Set down all of the entries below exactly, and omit the pictures.

── Information supplied ──

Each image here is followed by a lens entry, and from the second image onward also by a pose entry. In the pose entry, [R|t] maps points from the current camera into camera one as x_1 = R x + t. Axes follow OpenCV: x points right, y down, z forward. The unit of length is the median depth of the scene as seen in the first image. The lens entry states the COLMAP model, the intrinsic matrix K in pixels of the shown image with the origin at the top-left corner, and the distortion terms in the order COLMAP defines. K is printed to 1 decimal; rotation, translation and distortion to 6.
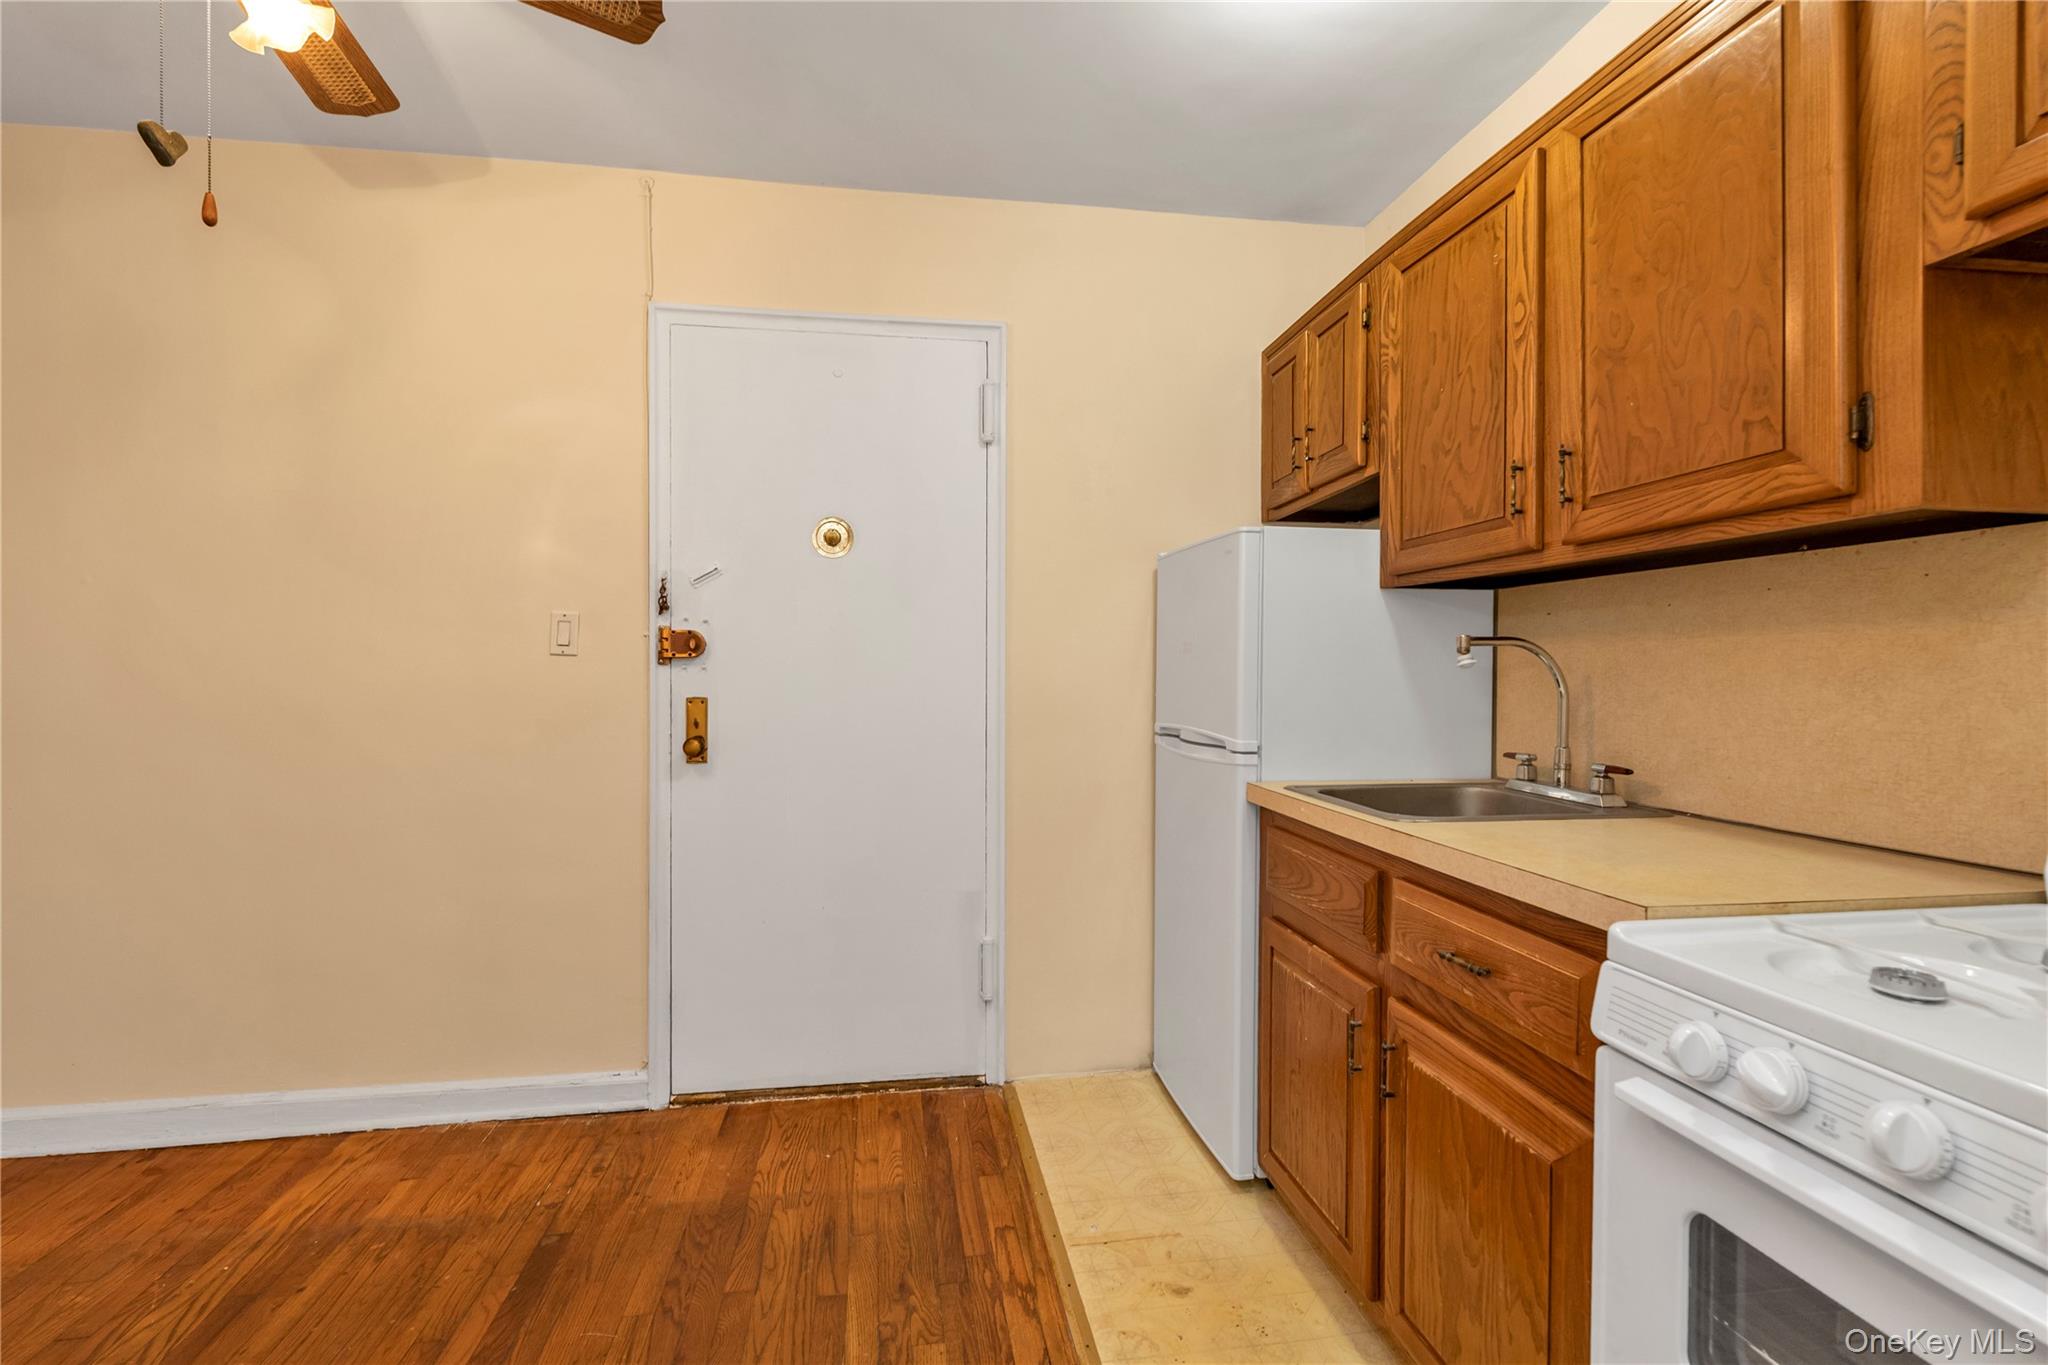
lens RADIAL K [[883.5, 0, 1024.0], [0, 883.5, 682.5], [0, 0, 1]] dist [0.001768, -0.000441]
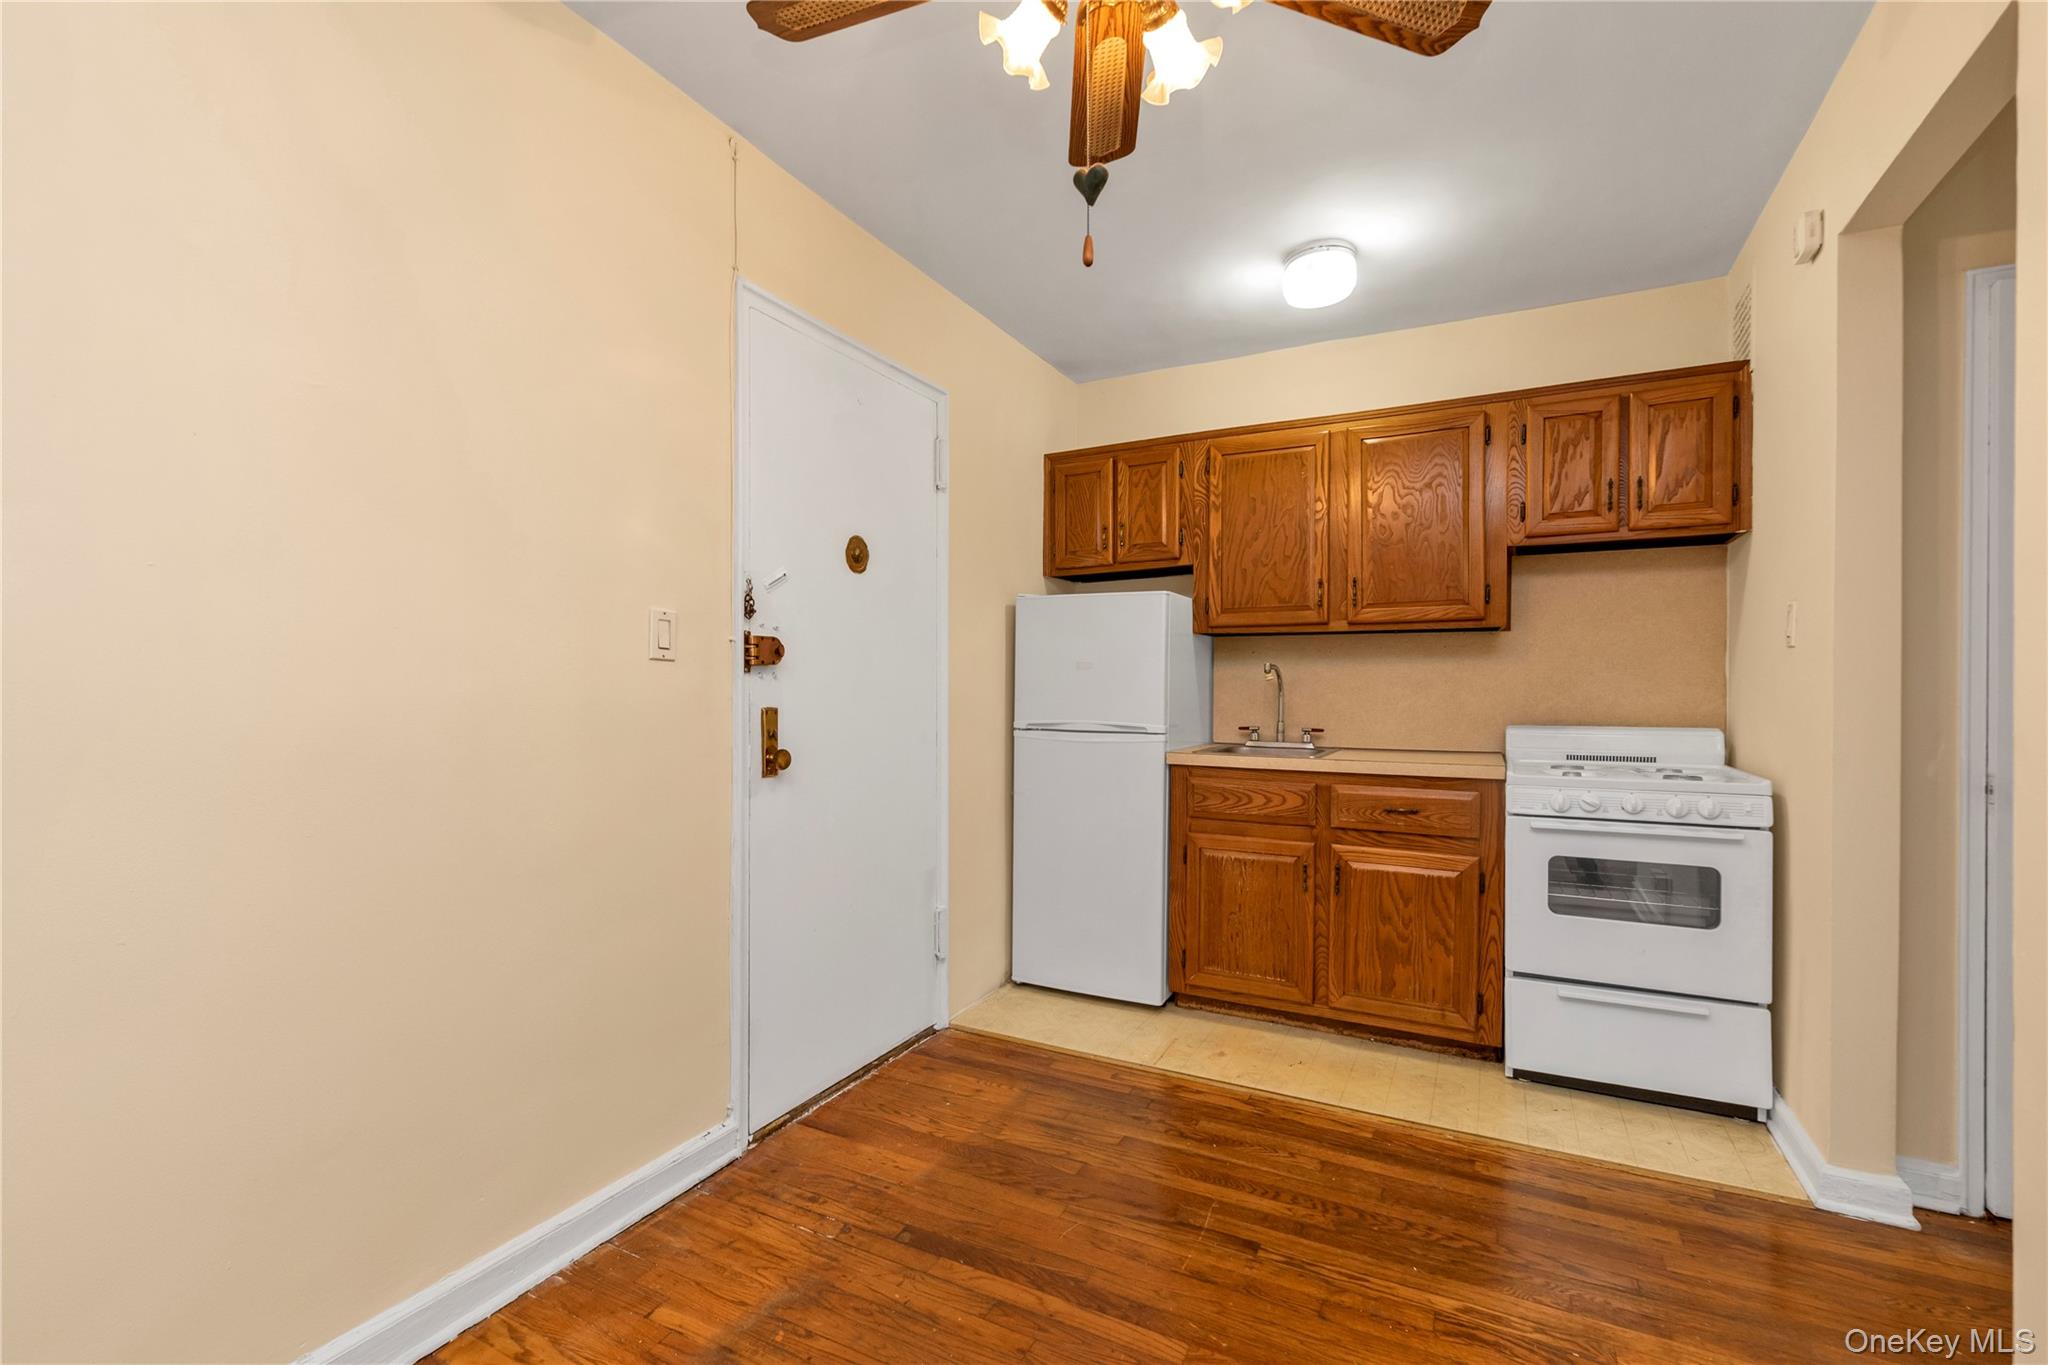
lens RADIAL K [[896.7, 0, 985.3], [0, 896.7, 700.7], [0, 0, 1]] dist [-0.000865, -0.000124]
pose [[0.605764, -0.012470, 0.795547, -1.183278], [0.009541, 0.999919, 0.008409, 0.004431], [-0.795587, 0.002496, 0.605834, 0.273657]]
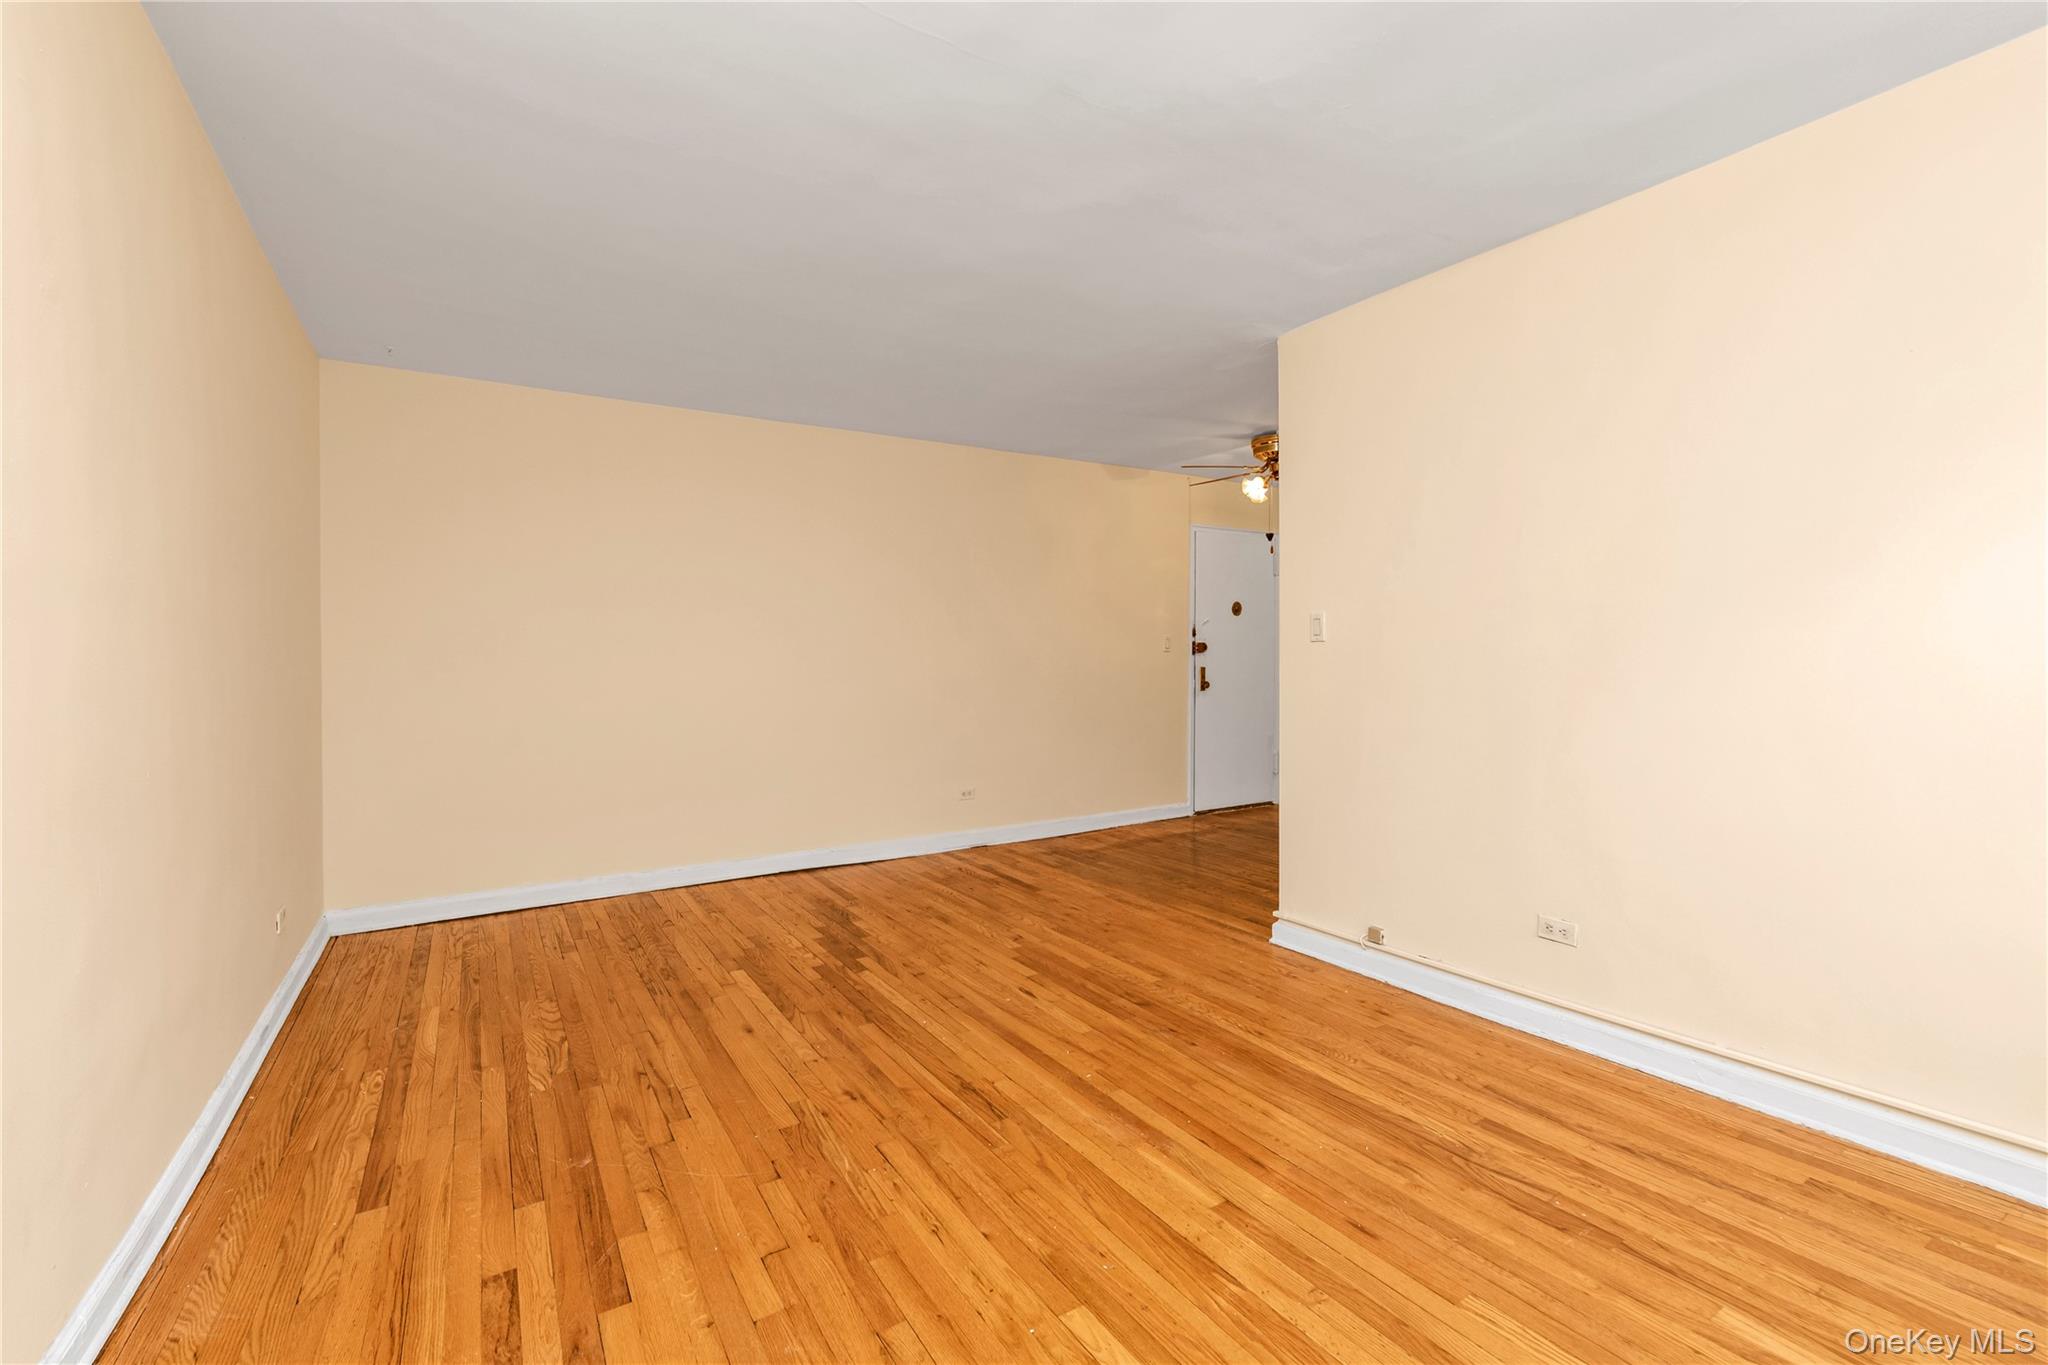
lens RADIAL K [[883.5, 0, 1024.0], [0, 883.5, 682.5], [0, 0, 1]] dist [0.001768, -0.000441]
pose [[0.917358, -0.011304, 0.397903, -2.358314], [0.011418, 0.999933, 0.002082, 0.064473], [-0.397899, 0.002634, 0.917425, -1.569425]]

───

- Output of the exercise:
Each image here is followed by a lens entry, and from the second image onward also by a pose entry. In the pose entry, [R|t] maps points from the current camera into camera one as x_1 = R x + t. Axes follow OpenCV: x points right, y down, z forward. The unit of length is the median depth of the scene as seen in the first image. The lens entry states the COLMAP model, the intrinsic matrix K in pixels of the shown image with the origin at the top-left corner, and the distortion terms in the order COLMAP defines. K is printed to 1 decimal; rotation, translation and distortion to 6.
lens RADIAL K [[883.5, 0, 1024.0], [0, 883.5, 682.5], [0, 0, 1]] dist [0.001768, -0.000441]
lens RADIAL K [[896.7, 0, 985.3], [0, 896.7, 700.7], [0, 0, 1]] dist [-0.000865, -0.000124]
pose [[0.605764, -0.012470, 0.795547, -1.183278], [0.009541, 0.999919, 0.008409, 0.004431], [-0.795587, 0.002496, 0.605834, 0.273657]]
lens RADIAL K [[883.5, 0, 1024.0], [0, 883.5, 682.5], [0, 0, 1]] dist [0.001768, -0.000441]
pose [[0.917358, -0.011304, 0.397903, -2.358314], [0.011418, 0.999933, 0.002082, 0.064473], [-0.397899, 0.002634, 0.917425, -1.569425]]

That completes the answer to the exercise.